A need exists for a watercraft providing for a slidable relation between the frame and the hull to provide for maximized articulation.
A need exists for a watercraft providing for a drive assembly able to be folded with ease for storage and operation.
SUMMARY OF THE INVENTIONThe present invention is directed to a human powered catamaran-styled watercraft. The watercraft comprises a folding collapsible frame in communication with at least one, preferably four, hulls. The folding collapsible frame is centrally positioned between the hulls. The remainder of the description of the watercraft will reference the watercraft as comprising four hulls. However, it is observed the watercraft may have more than four hulls and the watercraft may have less than four hulls.
Each hull comprises a hull first end and an oppositely opposed hull second end. Two hulls are positioned in close proximity to a watercraft first end. Where the watercraft first end maybe be a forward position. Two hulls are positioned in close proximity to a watercraft second end. Where the watercraft second end may be a rear position. One of the two hulls in close proximity to the watercraft first end is positioned on a first side of the watercraft and is a front hull. One of the two hulls in close proximity to the watercraft second end is positioned on the first side of the watercraft and is a rear hull. The front hull and rear hull are positioned such that the hull second end of the front hull is in close proximity to the hull first end of the rear hull, and the hull second end of the front hull and the hull first end of the rear hull are in close proximity to a watercraft length center of the watercraft length. The hull second end of the front hull and the hull first end of the rear hull are in removable communication at a hull pivot joint. The hull pivot joint provides for articulation of the respective hulls and folding of the respective hulls into a folded configuration.

● ● ● ● ●

Answer these questions about the watercraft passage above:
1. What relation between the frame and the hull does the passage say a watercraft needs, and for what purpose?
2. Where is the folding collapsible frame positioned?
3. What does the hull pivot joint provide for?

## Supplied material
● ● ● ● ●

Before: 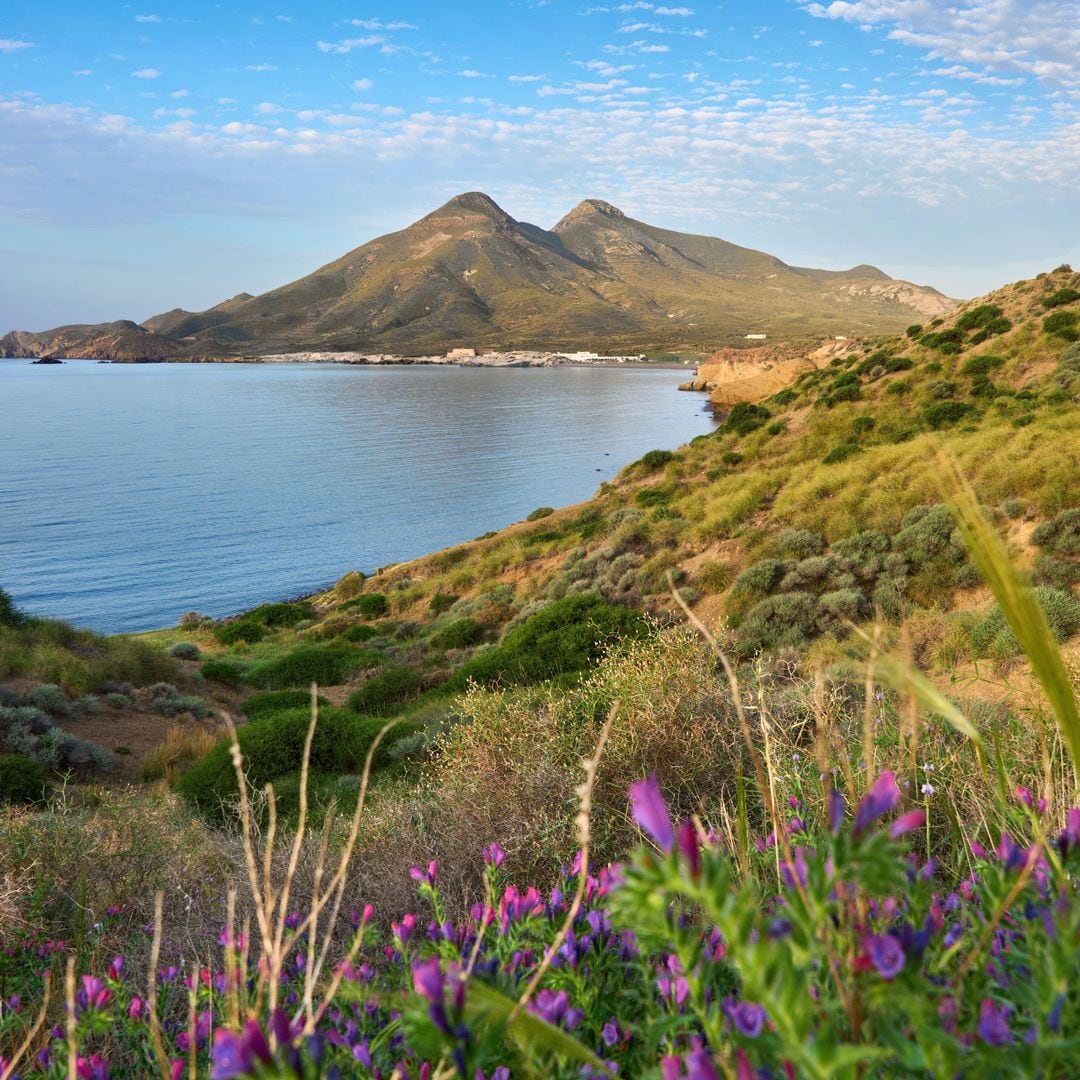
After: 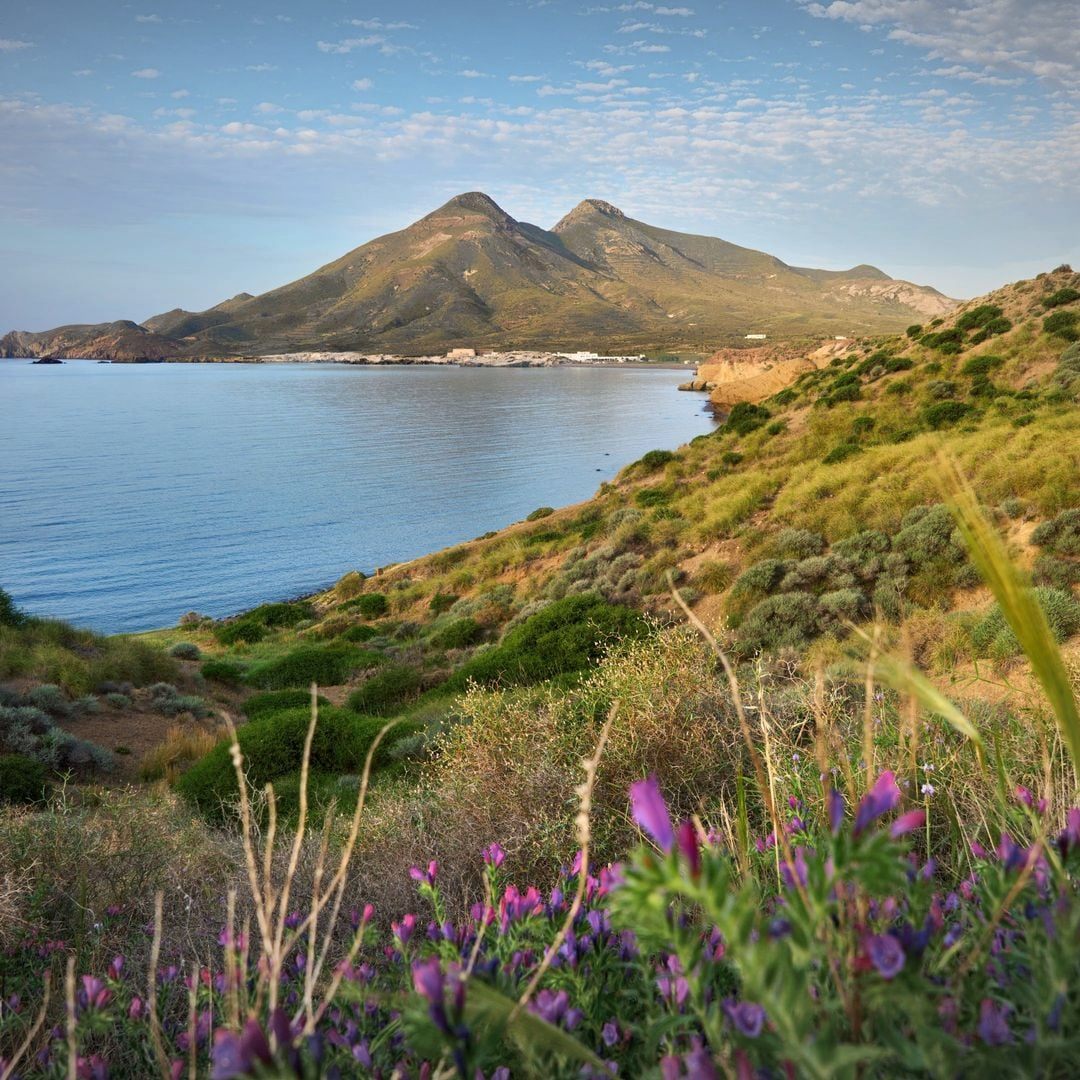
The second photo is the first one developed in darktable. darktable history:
vignetting: fall-off start 99.04%, fall-off radius 101.2%, width/height ratio 1.426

● ● ● ● ●

## Exercise answer
1. A slidable relation, to provide for maximized articulation.
2. Centrally, between the hulls.
3. Articulation of the respective hulls and folding of the respective hulls into a folded configuration.